I could see the San Francisco Bay from the roof of the school building, the dividing line between gray sky and gray water nearly indistinguishable. I occasionally left Greta in our bed before dawn to drink my coffee up there in a lawn chair, staring down the sun as it rose over the playground. Sometimes I went up there to grade homework as the evening wind kicked up, watching stragglers play foursquare while waiting for their parents. I knew I could be seen from the apartments nearby, and that I wasn't hard to peg: a young guy just starting out as a teacher, his wrinkled clothes flecked with last week's tempera paint, crumbling sneakers stained with soccerfield mud. With my conspicuous glasses and purplerimmed eyes, I looked the part.

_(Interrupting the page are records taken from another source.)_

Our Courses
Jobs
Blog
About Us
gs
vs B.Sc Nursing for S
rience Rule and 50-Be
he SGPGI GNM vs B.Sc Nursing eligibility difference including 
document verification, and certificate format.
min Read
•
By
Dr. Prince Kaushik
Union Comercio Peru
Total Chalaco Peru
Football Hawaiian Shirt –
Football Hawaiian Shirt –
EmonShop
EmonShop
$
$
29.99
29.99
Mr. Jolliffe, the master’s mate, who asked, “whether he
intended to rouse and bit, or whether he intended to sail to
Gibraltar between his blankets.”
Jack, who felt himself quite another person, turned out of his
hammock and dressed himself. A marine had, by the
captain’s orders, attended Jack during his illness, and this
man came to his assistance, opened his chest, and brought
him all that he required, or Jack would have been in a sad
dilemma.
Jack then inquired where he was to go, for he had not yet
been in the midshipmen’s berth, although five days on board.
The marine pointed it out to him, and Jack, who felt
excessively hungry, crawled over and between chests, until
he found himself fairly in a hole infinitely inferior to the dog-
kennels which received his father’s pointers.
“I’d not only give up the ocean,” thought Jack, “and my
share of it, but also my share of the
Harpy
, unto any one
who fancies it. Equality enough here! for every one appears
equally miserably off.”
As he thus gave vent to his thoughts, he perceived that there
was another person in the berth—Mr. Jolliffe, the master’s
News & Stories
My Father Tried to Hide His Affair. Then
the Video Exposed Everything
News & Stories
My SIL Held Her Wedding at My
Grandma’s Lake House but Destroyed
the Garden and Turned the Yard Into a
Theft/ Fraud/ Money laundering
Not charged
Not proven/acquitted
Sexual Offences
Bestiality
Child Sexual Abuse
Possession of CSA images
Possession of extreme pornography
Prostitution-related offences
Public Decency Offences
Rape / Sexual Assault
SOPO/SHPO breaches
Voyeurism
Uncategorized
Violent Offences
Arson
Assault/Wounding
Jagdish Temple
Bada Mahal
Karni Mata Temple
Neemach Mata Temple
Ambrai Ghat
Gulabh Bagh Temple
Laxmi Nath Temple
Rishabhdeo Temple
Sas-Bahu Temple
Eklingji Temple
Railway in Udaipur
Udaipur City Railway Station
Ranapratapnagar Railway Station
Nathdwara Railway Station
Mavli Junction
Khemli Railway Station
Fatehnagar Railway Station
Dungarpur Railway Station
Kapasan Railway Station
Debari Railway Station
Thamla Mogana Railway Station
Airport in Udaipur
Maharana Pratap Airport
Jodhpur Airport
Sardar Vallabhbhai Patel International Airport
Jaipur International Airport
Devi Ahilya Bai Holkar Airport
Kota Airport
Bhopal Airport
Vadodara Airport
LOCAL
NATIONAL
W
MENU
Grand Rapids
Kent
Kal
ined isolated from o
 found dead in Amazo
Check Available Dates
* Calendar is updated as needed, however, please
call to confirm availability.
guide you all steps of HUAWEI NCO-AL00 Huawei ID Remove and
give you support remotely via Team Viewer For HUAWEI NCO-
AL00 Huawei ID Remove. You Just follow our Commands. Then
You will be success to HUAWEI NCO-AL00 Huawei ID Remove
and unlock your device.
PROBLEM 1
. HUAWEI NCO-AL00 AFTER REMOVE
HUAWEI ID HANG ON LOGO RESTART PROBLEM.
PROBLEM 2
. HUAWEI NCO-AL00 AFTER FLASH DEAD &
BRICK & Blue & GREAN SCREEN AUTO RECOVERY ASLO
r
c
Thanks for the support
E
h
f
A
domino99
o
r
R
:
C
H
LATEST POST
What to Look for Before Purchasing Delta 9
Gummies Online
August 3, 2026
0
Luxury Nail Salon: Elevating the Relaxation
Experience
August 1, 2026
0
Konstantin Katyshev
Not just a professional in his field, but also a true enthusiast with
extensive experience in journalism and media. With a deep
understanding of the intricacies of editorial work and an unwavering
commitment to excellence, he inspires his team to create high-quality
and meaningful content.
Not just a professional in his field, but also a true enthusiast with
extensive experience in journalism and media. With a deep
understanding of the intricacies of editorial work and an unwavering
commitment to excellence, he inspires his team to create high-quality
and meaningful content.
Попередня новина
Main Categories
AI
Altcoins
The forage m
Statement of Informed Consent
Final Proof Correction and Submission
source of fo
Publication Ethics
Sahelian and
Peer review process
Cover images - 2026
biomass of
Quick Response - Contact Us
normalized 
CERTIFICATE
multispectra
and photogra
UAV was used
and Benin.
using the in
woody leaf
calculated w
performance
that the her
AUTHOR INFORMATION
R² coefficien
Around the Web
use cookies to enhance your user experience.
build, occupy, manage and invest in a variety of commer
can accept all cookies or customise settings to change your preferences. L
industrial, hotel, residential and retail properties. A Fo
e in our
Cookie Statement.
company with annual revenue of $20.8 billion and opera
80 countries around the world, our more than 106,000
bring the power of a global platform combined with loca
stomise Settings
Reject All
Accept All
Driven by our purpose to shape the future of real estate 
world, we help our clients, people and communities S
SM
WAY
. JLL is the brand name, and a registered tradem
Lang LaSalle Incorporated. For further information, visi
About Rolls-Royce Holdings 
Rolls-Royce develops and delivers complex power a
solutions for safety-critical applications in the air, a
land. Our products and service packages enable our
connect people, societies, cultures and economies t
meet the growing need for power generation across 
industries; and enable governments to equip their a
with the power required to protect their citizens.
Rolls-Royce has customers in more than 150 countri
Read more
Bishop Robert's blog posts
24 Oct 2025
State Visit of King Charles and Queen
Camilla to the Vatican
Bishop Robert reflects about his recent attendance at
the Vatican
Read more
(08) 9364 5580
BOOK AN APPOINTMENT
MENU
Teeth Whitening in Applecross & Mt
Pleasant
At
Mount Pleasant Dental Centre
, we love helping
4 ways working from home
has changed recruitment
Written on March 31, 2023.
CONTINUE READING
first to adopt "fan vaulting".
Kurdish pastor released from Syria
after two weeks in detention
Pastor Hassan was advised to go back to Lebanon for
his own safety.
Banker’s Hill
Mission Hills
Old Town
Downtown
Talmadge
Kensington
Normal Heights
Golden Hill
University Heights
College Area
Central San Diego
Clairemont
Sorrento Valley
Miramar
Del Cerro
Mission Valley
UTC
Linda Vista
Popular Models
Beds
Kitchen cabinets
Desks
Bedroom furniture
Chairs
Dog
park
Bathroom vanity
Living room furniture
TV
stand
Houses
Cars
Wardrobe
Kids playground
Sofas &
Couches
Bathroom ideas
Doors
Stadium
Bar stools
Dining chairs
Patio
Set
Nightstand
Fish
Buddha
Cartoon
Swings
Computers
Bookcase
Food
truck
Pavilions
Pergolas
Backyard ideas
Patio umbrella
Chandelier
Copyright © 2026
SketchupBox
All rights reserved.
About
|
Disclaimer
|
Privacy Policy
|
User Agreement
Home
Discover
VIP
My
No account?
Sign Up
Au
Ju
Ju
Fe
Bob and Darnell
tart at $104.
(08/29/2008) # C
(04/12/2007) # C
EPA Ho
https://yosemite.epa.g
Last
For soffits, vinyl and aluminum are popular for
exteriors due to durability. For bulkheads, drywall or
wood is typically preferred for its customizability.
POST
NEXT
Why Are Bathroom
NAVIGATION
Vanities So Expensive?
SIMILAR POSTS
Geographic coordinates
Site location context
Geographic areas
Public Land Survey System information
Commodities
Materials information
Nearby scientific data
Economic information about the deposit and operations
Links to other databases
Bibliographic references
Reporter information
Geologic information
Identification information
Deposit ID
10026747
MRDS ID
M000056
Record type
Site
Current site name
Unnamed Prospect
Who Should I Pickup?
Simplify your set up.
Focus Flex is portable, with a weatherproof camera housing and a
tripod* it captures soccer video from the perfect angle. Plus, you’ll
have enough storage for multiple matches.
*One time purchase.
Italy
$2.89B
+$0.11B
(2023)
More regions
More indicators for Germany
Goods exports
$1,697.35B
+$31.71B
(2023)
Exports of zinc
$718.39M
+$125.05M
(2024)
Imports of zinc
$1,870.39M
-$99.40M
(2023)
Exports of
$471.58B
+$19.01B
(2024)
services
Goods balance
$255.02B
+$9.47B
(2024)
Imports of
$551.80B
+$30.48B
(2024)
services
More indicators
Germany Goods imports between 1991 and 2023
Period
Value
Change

Large-scale additions had been made to Hawthorne Elementary in the fifties, accommodating the bulge of children born after their fathers returned en masse from the war. The dismal chunky-block design betrayed its quick, utilitarian construction: it was all cement and stucco, later accompanied by a sea of prefab portable classrooms huddled on the former kickball diamond. But I was lucky enough to be placed in the older wing. Tall dark-wood pillars anchored my classroom, their proximity to adjoining walls creating odd nooks—one I used for
a storage area, another for a small study lab. The interior was paneled in that same dark wood, like a saloon.
On my first day, I was surprised by my confidence; nervousness had always been my default setting, but that morning I couldn't wait to get started. I arrived long before the children did, and sat staring up at the posters I had chosen: Martin Luther King Jr., a lesser known Matisse, Einstein with his tongue out. I realized, too tired to fix it, that they were hung crookedly. I had put them up hastily days earlier, preparing like mad but slowed by the unrelenting heat. Though outside it was a mild September, the room was stuck at eighty degrees, and the oscillating fan I had brought barely moved the air. But the lessons were planned, the books were on the shelves, and I marveled: whatever happened in there would happen because of me.
My students sat in small blue chairs at tables rather than individual desks, each of the six tables named for a state. I was the president, and they voted on things like where to go for field trips, whether we should play dodgeball or softball in afternoon gym, chalkboards versus whiteboards. The thrill they experienced when given a choice was immense. Their wonder, too, came easily, and was wholly uncomplicated. They cried when I read them
Charlotte's Web
, viewed repro impressionist paintings with pious reverence. When we made buffalo stew for the unit on California's Native Americans, they leaned over the pot like we were cooking up magic. Those first months, I swelled with something unfamiliar: a secure knowledge of the good I was doing.